## Consigne
Recopiez le passage de la discussion sur les extensions qui commence à « Mais il n'y » et se termine à « chiant que ça. », en remplaçant « TdB » par « tableau de bord ».

## Texte extrait
++++
Il y avait aussi cette possibilité avec l'extension et le tableau de bord "multi-utilisateurs" mais était-ce le cas avec le Système 7 ? Il me semble que dans ce cas le démarrage sans extensions n'était pas suffisant. N'étant pas chez moi je ne peux vérifier.

Il y avait aussi la possibilité de bloquer le disque avec FWB mais c'était avant le démarrage de l'Os.


----------



## Pascal 77 (24 Juin 2012)

Invité a dit:


> Il me semble que dans ce cas le démarrage sans extensions n'était pas suffisant.



Non, il devait falloir zapper la PRam pour remettre le paramètre par défaut.


----------



## Invité (24 Juin 2012)

Pascal 77 a dit:


> Non, il devait falloir zapper la PRam pour remettre le paramètre par défaut.



Je ne sais pas si ça règle le problème.
Tant que l'extension est présente dans le dossier extensions, elle avait la priorité je crois.
Ou alors Zap puis boot sans extensions ?

Je sais que quand ça m'est arrivé, j'ai booté sur une D7 pour déplacer l'extensions dans le dossier "extensions désactivées"

Mais bon, je ne sais toujours pas si cette possibilité existe avec le Système7


----------



## Pascal 77 (24 Juin 2012)

Invité a dit:


> Je ne sais pas si ça règle le problème.
> Tant que l'extension est présente dans le dossier extensions, elle avait la priorité je crois.
> Ou alors Zap puis boot sans extensions ?
> 
> ...



Mais il n'y a pas besoin de supprimer l'extension, il suffit juste de décocher la case à cocher depuis le TdB, le zap PRam n'est utile que si l'extension n'est plus présente sur la machine !


----------



## Invité (24 Juin 2012)

J'avais le souvenir que c'était plus chiant que ça. 
Mais en règle générale tes souvenirs sont plus exacts que les miens


----------
++++
## Données fournies
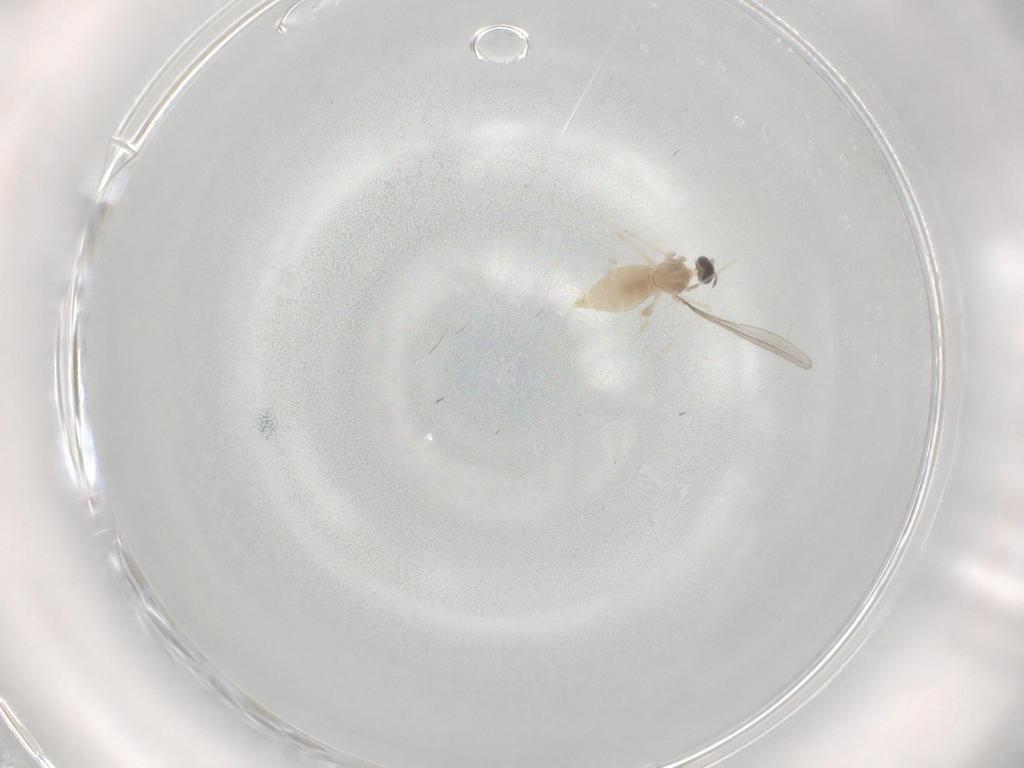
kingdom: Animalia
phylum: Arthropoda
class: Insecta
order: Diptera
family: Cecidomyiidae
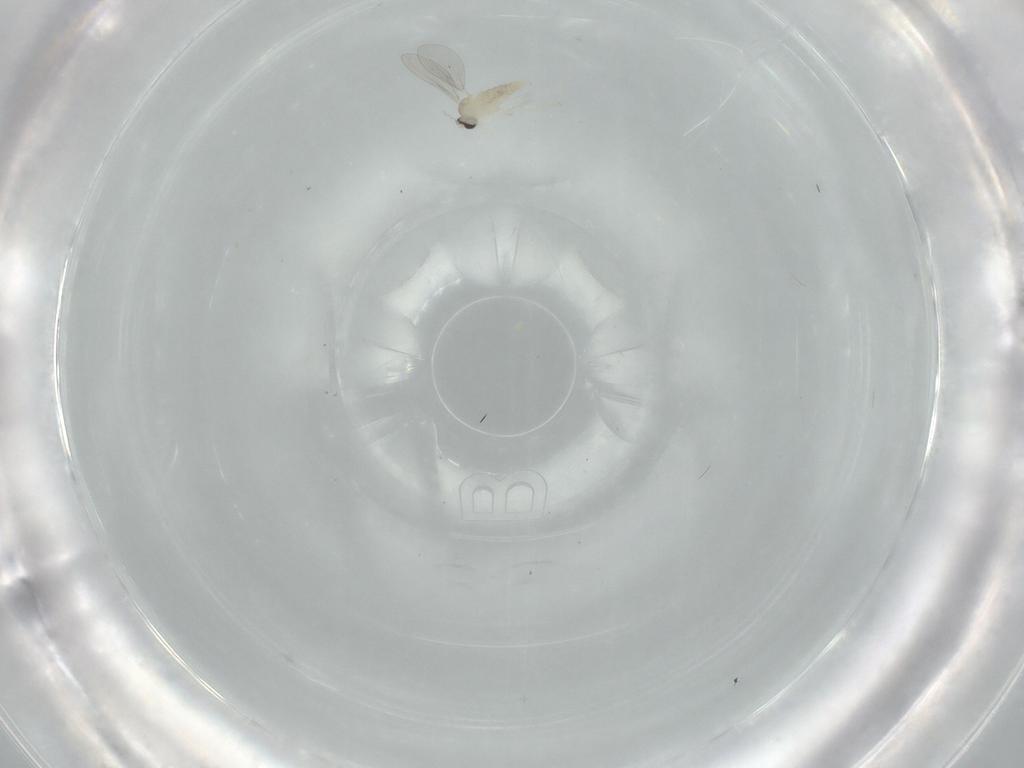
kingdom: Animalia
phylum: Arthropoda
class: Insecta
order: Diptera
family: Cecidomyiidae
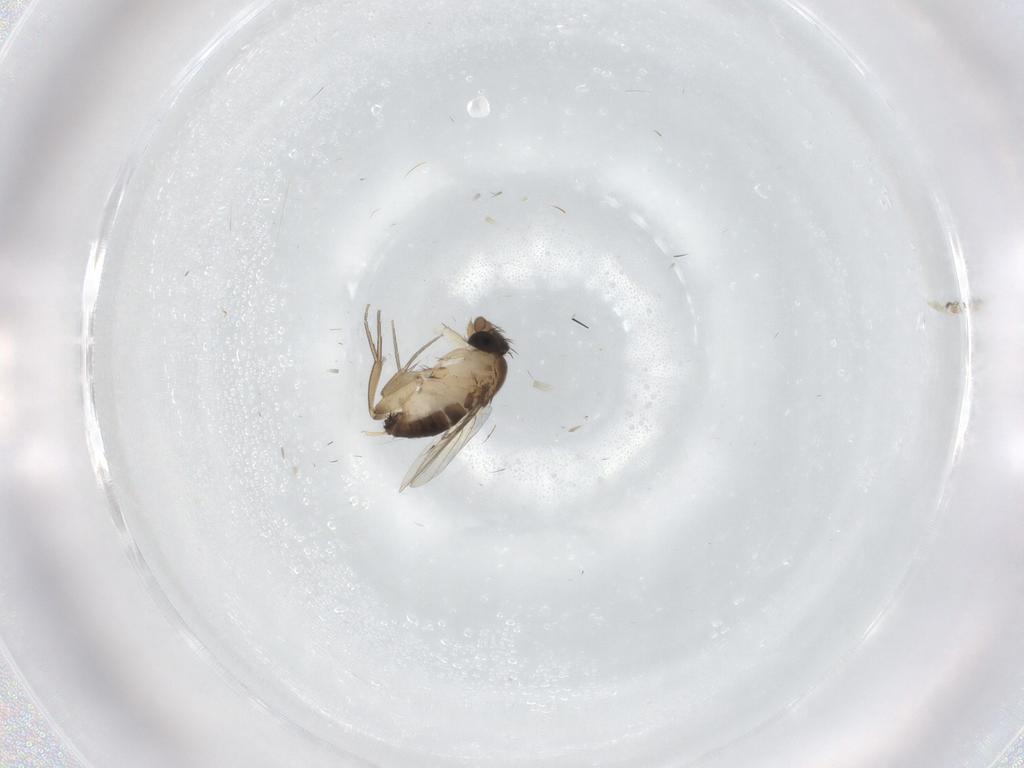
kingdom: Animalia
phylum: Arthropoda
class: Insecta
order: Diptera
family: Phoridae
++++
## Réponse attendue
Mais il n'y a pas besoin de supprimer l'extension, il suffit juste de décocher la case à cocher depuis le tableau de bord, le zap PRam n'est utile que si l'extension n'est plus présente sur la machine !


----------



## Invité (24 Juin 2012)

J'avais le souvenir que c'était plus chiant que ça.